According to B1/B2, when the thickness of the release film is greater than or equal to the thickness of the metal foil, it is impossible to achieve a staggered structure, which will damage the circuit and fuse structure during cutting and peeling of the waste, resulting in a decrease in the yield.

According to B3, when the thickness of the release adhesive is too large and the peeling force is too large, it is prone to damage the circuit and the fuse during peeling, resulting in lower yield.

According to B4, if the peeling force of the PET silicone film is too small, it will cause the metal foil to slide during the cutting process, resulting in misalignment of the circuit cutting.

According to B5, if the peeling force of PET silicone film is too large, it will also cause a decrease in the yield.

According to B6/B7, if the difference between the width of the removed release film and the width of the corresponding circuit and fuse is not within the scope of the present disclosure, it will result in non-compliant cutting of the circuit and fuse.

According to B8, if the original film thickness of the PET silicone film is too small, the support is insufficient, resulting in a low product yield.

According to B9, if the adhesive thickness of the PET silicone film is too large, it will cause slight displacement of the removed circuit during the cutting process, resulting in a decrease in the yield.

According to B10, if the adhesive thickness of the PET silicone film is too small, it is easy to damage the original film of the PET silicone film during the cutting process, resulting in a decrease in strength and a decrease in the yield.

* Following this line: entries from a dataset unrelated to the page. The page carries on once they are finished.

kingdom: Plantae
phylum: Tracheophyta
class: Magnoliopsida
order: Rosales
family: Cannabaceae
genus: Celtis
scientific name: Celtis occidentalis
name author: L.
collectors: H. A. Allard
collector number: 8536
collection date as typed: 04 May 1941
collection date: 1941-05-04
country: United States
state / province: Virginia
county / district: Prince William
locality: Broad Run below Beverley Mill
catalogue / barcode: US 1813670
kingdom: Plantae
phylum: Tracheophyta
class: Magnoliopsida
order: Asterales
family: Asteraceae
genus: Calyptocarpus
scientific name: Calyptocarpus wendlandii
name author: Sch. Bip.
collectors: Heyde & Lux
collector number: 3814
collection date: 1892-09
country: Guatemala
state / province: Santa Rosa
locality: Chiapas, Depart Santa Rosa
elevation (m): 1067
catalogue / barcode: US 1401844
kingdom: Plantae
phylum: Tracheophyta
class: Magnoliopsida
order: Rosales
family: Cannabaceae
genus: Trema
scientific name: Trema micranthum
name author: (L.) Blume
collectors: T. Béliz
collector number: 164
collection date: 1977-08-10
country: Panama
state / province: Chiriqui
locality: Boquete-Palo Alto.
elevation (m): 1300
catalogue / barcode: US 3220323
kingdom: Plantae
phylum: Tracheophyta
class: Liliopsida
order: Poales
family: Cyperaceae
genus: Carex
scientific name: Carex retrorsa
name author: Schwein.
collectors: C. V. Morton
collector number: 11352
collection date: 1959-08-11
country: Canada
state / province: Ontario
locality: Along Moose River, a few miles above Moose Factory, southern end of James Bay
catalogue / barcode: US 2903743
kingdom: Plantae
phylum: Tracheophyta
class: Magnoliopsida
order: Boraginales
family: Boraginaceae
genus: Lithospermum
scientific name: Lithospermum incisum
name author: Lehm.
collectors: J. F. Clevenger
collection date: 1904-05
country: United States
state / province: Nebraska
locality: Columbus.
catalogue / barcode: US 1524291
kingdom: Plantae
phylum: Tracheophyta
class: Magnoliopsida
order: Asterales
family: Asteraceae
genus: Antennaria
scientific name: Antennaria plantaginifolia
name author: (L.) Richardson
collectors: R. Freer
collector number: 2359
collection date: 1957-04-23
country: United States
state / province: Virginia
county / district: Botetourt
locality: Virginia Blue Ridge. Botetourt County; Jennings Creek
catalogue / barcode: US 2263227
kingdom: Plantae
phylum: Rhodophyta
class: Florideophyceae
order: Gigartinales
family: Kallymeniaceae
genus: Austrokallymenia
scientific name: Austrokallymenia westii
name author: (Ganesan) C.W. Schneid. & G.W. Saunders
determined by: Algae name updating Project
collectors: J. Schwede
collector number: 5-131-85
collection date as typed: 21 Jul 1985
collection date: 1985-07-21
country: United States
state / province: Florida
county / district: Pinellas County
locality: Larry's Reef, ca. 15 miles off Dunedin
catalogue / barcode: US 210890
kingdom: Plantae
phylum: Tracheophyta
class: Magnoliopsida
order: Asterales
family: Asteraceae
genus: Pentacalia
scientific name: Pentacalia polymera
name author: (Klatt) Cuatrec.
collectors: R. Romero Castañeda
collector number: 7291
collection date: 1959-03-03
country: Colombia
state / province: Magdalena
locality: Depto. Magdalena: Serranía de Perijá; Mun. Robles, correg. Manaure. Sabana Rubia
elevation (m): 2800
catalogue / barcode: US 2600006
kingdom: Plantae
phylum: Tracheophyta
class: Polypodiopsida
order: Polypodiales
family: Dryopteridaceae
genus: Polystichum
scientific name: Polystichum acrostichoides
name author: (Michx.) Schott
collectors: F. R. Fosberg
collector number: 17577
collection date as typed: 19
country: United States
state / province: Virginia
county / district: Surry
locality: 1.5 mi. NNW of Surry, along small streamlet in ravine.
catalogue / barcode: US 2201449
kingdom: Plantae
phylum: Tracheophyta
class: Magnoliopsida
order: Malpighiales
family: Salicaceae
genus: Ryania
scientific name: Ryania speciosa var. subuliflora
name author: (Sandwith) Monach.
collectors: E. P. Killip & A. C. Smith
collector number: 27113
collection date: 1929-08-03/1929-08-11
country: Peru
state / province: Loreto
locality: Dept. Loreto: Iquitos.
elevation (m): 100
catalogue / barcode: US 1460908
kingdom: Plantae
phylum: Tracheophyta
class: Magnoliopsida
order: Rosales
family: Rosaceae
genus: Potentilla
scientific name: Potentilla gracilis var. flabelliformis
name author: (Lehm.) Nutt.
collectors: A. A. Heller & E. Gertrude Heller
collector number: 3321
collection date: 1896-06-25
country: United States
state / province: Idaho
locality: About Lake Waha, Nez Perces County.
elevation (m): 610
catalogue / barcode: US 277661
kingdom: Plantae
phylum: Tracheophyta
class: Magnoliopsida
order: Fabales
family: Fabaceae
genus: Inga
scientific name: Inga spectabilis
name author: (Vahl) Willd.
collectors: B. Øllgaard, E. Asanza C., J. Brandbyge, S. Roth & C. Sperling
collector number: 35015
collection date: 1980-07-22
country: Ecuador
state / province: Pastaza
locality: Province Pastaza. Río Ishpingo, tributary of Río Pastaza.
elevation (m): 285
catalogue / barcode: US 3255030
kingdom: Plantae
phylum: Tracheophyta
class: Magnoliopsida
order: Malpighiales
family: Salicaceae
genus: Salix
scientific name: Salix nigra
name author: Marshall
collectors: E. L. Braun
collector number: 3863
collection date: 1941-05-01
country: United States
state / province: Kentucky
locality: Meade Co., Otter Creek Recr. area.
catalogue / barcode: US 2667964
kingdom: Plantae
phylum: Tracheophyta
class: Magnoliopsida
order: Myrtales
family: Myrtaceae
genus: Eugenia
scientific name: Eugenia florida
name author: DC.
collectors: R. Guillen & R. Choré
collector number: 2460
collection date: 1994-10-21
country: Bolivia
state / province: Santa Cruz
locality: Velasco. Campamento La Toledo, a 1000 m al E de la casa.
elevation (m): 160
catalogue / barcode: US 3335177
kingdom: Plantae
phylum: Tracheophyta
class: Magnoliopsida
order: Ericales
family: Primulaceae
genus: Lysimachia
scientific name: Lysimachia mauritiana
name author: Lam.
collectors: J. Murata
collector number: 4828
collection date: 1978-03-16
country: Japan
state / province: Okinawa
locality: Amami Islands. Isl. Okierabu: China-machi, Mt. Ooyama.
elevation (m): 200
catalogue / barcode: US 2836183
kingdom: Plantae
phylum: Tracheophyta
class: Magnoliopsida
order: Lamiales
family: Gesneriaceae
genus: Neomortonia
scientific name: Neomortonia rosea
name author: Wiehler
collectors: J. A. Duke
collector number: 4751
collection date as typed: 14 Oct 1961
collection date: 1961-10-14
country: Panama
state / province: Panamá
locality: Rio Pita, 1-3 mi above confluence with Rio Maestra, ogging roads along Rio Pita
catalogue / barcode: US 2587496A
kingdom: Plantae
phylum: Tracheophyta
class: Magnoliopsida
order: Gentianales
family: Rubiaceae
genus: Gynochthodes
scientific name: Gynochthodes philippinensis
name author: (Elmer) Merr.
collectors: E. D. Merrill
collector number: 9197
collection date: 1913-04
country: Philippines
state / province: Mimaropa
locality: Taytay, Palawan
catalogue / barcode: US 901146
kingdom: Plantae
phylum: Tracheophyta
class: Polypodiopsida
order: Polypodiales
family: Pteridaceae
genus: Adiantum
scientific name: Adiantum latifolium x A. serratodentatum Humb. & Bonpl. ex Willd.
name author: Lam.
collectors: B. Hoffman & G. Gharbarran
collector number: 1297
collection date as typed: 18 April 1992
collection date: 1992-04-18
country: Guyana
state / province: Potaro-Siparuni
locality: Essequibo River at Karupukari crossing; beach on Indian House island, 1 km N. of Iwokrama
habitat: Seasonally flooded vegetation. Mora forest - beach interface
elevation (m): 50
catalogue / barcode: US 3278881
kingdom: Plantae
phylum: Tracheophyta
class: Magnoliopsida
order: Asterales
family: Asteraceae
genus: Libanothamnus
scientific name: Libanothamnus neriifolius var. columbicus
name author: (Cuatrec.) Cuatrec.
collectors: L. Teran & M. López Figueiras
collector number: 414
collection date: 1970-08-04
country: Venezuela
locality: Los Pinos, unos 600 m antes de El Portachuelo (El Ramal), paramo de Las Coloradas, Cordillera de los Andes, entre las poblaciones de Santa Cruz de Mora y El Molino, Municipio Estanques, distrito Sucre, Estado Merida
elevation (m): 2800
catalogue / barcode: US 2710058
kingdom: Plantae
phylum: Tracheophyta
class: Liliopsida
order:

The detailed solutions of the present disclosure are described through the above embodiments, but the present disclosure is not limited to the above detailed solutions, that is, it does not mean that the present disclosure must rely on the above detailed solutions to be implemented. Those skilled in the art should understand that any improvement to the present disclosure, equivalent replacement of each raw material of the product of the present disclosure, addition of auxiliary ingredients, selection of specific methods, and the like all fall within the protection scope and disclosure scope of the present disclosure.